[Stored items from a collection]

--------------------------------

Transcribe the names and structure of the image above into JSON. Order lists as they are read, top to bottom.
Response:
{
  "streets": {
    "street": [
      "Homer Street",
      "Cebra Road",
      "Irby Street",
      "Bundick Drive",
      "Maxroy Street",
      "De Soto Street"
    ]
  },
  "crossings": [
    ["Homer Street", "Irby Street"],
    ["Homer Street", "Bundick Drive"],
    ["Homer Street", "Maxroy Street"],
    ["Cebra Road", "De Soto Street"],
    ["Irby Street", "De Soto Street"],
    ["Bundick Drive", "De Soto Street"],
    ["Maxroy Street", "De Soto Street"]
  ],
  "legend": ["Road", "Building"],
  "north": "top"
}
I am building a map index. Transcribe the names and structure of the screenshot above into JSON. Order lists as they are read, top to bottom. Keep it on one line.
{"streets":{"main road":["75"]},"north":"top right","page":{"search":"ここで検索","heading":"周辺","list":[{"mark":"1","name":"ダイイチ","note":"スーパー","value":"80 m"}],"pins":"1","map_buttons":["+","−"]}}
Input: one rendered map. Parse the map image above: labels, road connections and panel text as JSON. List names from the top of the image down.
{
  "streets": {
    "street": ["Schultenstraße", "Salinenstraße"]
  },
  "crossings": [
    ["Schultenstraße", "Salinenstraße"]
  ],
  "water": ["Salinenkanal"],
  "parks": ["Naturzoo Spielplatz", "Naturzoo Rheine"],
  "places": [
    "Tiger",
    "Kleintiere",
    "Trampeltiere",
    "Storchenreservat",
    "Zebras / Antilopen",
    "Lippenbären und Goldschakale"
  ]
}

--------------------------------

Task description: Please transcribe each of the entries, exactly as written.

Response area:
Transcribe the names and structure of the image above into JSON. Order lists as they are read, top to bottom.
Response:
{
  "streets": {
    "street": [
      "Homer Street",
      "Cebra Road",
      "Irby Street",
      "Bundick Drive",
      "Maxroy Street",
      "De Soto Street"
    ]
  },
  "crossings": [
    ["Homer Street", "Irby Street"],
    ["Homer Street", "Bundick Drive"],
    ["Homer Street", "Maxroy Street"],
    ["Cebra Road", "De Soto Street"],
    ["Irby Street", "De Soto Street"],
    ["Bundick Drive", "De Soto Street"],
    ["Maxroy Street", "De Soto Street"]
  ],
  "legend": ["Road", "Building"],
  "north": "top"
}
I am building a map index. Transcribe the names and structure of the screenshot above into JSON. Order lists as they are read, top to bottom. Keep it on one line.
{"streets":{"main road":["75"]},"north":"top right","page":{"search":"ここで検索","heading":"周辺","list":[{"mark":"1","name":"ダイイチ","note":"スーパー","value":"80 m"}],"pins":"1","map_buttons":["+","−"]}}
Input: one rendered map. Parse the map image above: labels, road connections and panel text as JSON. List names from the top of the image down.
{
  "streets": {
    "street": ["Schultenstraße", "Salinenstraße"]
  },
  "crossings": [
    ["Schultenstraße", "Salinenstraße"]
  ],
  "water": ["Salinenkanal"],
  "parks": ["Naturzoo Spielplatz", "Naturzoo Rheine"],
  "places": [
    "Tiger",
    "Kleintiere",
    "Trampeltiere",
    "Storchenreservat",
    "Zebras / Antilopen",
    "Lippenbären und Goldschakale"
  ]
}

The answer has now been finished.